Resveratrol acts in several ways to prevent development of atherosclerosis. As an antioxidant, it prevents oxidation of LDL cholesterol that often leads to accumulation on artery walls. It also increases levels of HDL cholesterol, the "good" cholesterol that stabilizes LDL cholesterol. Resveratrol also helps to dilate blood vessels and decrease platelet aggregation which leads to clotting. As a phytoestrogen, resveratrol may help to prevent the increased risk for heart disease that arrives with menopause.
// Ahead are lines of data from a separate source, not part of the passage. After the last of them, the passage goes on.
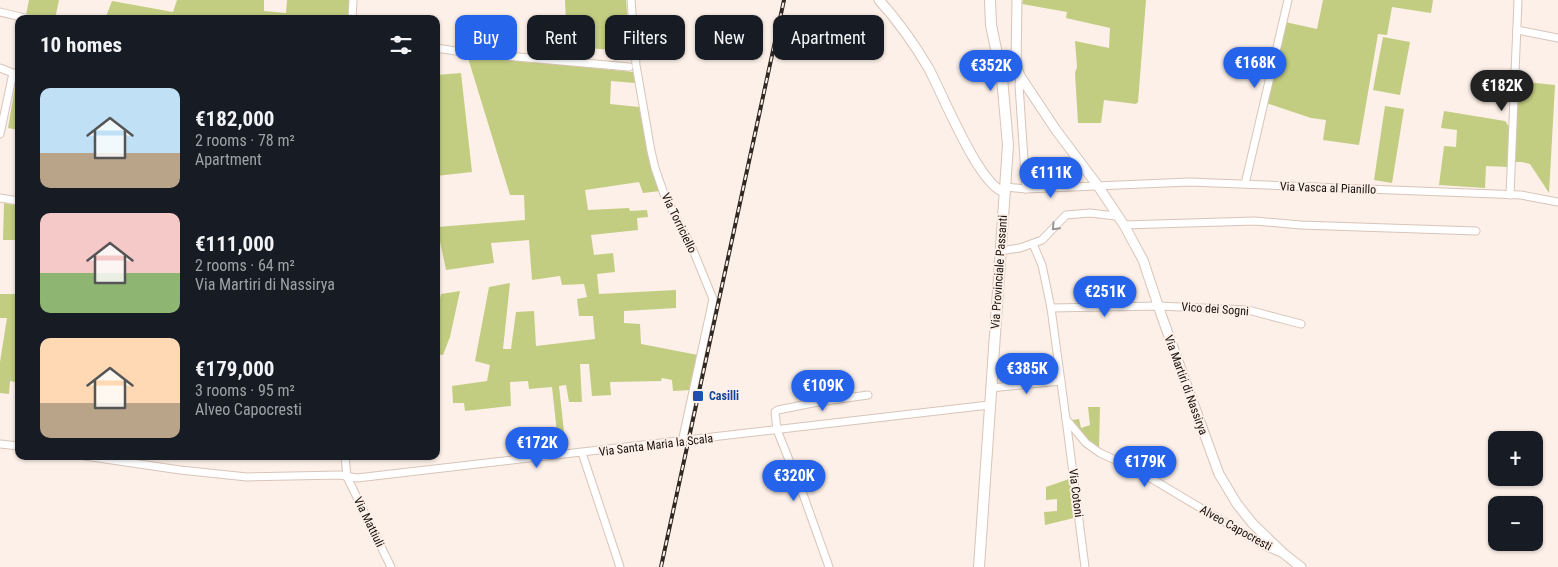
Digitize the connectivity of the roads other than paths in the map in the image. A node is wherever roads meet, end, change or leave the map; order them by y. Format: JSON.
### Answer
{"nodes":[{"id":1,"x":352,"y":0,"type":"edge"},
{"id":2,"x":631,"y":0,"type":"edge"},
{"id":3,"x":879,"y":0,"type":"edge"},
{"id":4,"x":990,"y":0,"type":"edge"},
{"id":5,"x":1017,"y":0,"type":"edge"},
{"id":6,"x":1288,"y":0,"type":"edge"},
{"id":7,"x":1518,"y":0,"type":"edge"},
{"id":8,"x":0,"y":12,"type":"edge"},
{"id":9,"x":352,"y":15,"type":"edge"},
{"id":10,"x":15,"y":16,"type":"edge"},
{"id":11,"x":1517,"y":30,"type":"junction"},
{"id":12,"x":1558,"y":38,"type":"edge"},
{"id":13,"x":440,"y":49,"type":"edge"},
{"id":14,"x":629,"y":67,"type":"dead end"},
{"id":15,"x":0,"y":68,"type":"edge"},
{"id":16,"x":1020,"y":76,"type":"junction"},
{"id":17,"x":0,"y":134,"type":"edge"},
{"id":18,"x":1245,"y":184,"type":"junction"},
{"id":19,"x":1098,"y":186,"type":"junction"},
{"id":20,"x":1005,"y":190,"type":"junction"},
{"id":21,"x":1026,"y":190,"type":"junction"},
{"id":22,"x":1510,"y":195,"type":"junction"},
{"id":23,"x":0,"y":198,"type":"edge"},
{"id":24,"x":15,"y":200,"type":"edge"},
{"id":25,"x":1558,"y":202,"type":"edge"},
{"id":26,"x":1116,"y":216,"type":"junction"},
{"id":27,"x":1124,"y":225,"type":"junction"},
{"id":28,"x":1476,"y":231,"type":"dead end"},
{"id":29,"x":1033,"y":244,"type":"junction"},
{"id":30,"x":1000,"y":251,"type":"junction"},
{"id":31,"x":1158,"y":306,"type":"junction"},
{"id":32,"x":1051,"y":308,"type":"junction"},
{"id":33,"x":1301,"y":324,"type":"dead end"},
{"id":34,"x":814,"y":379,"type":"dead end"},
{"id":35,"x":1061,"y":381,"type":"junction"},
{"id":36,"x":991,"y":388,"type":"junction"},
{"id":37,"x":868,"y":395,"type":"dead end"},
{"id":38,"x":818,"y":402,"type":"junction"},
{"id":39,"x":989,"y":405,"type":"junction"},
{"id":40,"x":1066,"y":419,"type":"junction"},
{"id":41,"x":778,"y":430,"type":"junction"},
{"id":42,"x":682,"y":442,"type":"junction"},
{"id":43,"x":0,"y":444,"type":"edge"},
{"id":44,"x":15,"y":446,"type":"edge"},
{"id":45,"x":582,"y":453,"type":"junction"},
{"id":46,"x":112,"y":460,"type":"edge"},
{"id":47,"x":345,"y":460,"type":"edge"},
{"id":48,"x":347,"y":477,"type":"junction"},
{"id":49,"x":1283,"y":553,"type":"junction"},
{"id":50,"x":391,"y":567,"type":"edge"},
{"id":51,"x":620,"y":567,"type":"edge"},
{"id":52,"x":829,"y":567,"type":"edge"},
{"id":53,"x":979,"y":567,"type":"edge"},
{"id":54,"x":1085,"y":567,"type":"edge"},
{"id":55,"x":1300,"y":567,"type":"edge"}],
"edges":[{"from":1,"to":9,"type":"street"},
{"from":2,"to":42,"type":"street","name":"Via Torriciello"},
{"from":3,"to":20,"type":"street"},
{"from":4,"to":20,"type":"main road","name":"Via Provinciale Passanti"},
{"from":5,"to":16,"type":"street","name":"Via Martiri di Nassirya"},
{"from":6,"to":18,"type":"street"},
{"from":7,"to":11,"type":"street"},
{"from":8,"to":10,"type":"street"},
{"from":11,"to":12,"type":"street"},
{"from":11,"to":22,"type":"street"},
{"from":13,"to":14,"type":"street"},
{"from":15,"to":17,"type":"street"},
{"from":16,"to":19,"type":"street","name":"Via Martiri di Nassirya"},
{"from":16,"to":21,"type":"street"},
{"from":18,"to":19,"type":"street","name":"Via Vasca al Pianillo"},
{"from":18,"to":22,"type":"street","name":"Via Vasca al Pianillo"},
{"from":19,"to":21,"type":"street","name":"Via Vasca al Pianillo"},
{"from":19,"to":26,"type":"street","name":"Via Martiri di Nassirya"},
{"from":20,"to":21,"type":"street","name":"Via Vasca al Pianillo"},
{"from":20,"to":30,"type":"main road","name":"Via Provinciale Passanti"},
{"from":22,"to":25,"type":"street","name":"Via Vasca al Pianillo"},
{"from":23,"to":24,"type":"street"},
{"from":26,"to":27,"type":"street","name":"Via Martiri di Nassirya"},
{"from":26,"to":29,"type":"street","one_way":true},
{"from":27,"to":28,"type":"street"},
{"from":27,"to":31,"type":"street","name":"Via Martiri di Nassirya"},
{"from":29,"to":30,"type":"street"},
{"from":29,"to":32,"type":"street"},
{"from":30,"to":36,"type":"main road","name":"Via Provinciale Passanti"},
{"from":31,"to":32,"type":"street","name":"Vico dei Sogni"},
{"from":31,"to":33,"type":"street","name":"Vico dei Sogni"},
{"from":31,"to":49,"type":"street","name":"Via Martiri di Nassirya"},
{"from":32,"to":35,"type":"street"},
{"from":34,"to":38,"type":"street"},
{"from":35,"to":36,"type":"street"},
{"from":35,"to":40,"type":"street"},
{"from":36,"to":39,"type":"main road","name":"Via Provinciale Passanti"},
{"from":37,"to":38,"type":"street"},
{"from":38,"to":41,"type":"street"},
{"from":39,"to":41,"type":"street","name":"Via Santa Maria la Scala"},
{"from":39,"to":53,"type":"main road","name":"Via Provinciale Passanti"},
{"from":40,"to":49,"type":"street","name":"Alveo Capocresti"},
{"from":40,"to":54,"type":"street","name":"Via Cotoni"},
{"from":41,"to":42,"type":"street","name":"Via Santa Maria la Scala"},
{"from":41,"to":52,"type":"street"},
{"from":42,"to":45,"type":"street","name":"Via Santa Maria la Scala"},
{"from":43,"to":44,"type":"street"},
{"from":45,"to":48,"type":"street","name":"Via Santa Maria la Scala"},
{"from":45,"to":51,"type":"street"},
{"from":46,"to":48,"type":"street","name":"Via Santa Maria la Scala"},
{"from":47,"to":48,"type":"street"},
{"from":48,"to":50,"type":"street","name":"Via Mattiuli"},
{"from":49,"to":55,"type":"street","name":"Via Martiri di Nassirya"}]}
Resveratrol has been shown to induce apoptosis in leukemia cancer cell lines, through inhibiting growth in the S phase of division. It also promotes hydroxylation of free radicals, thereby reducing oxidative stress that may lead to DNA damage and cancer.

Therapeutic Approaches

Resveratrol may be useful for the following conditions:
High total cholesterol
Low HDL cholesterol         
Cancer (risk reduction only)

A typical dosage of resveratrol is 200-600 mcg/day (may be divided and taken twice daily). Food sources include red wine (640 mcg/glass) and peanuts (73 mcg/handful).

Toxicity Factors

Estrogenic effects of resveratrol may increase risk for hormone-related disorders in women, like breast cancer, ovarian cancer, and endometriosis. Women at high risk for these disorders should exercise caution before using resveratrol in large amounts.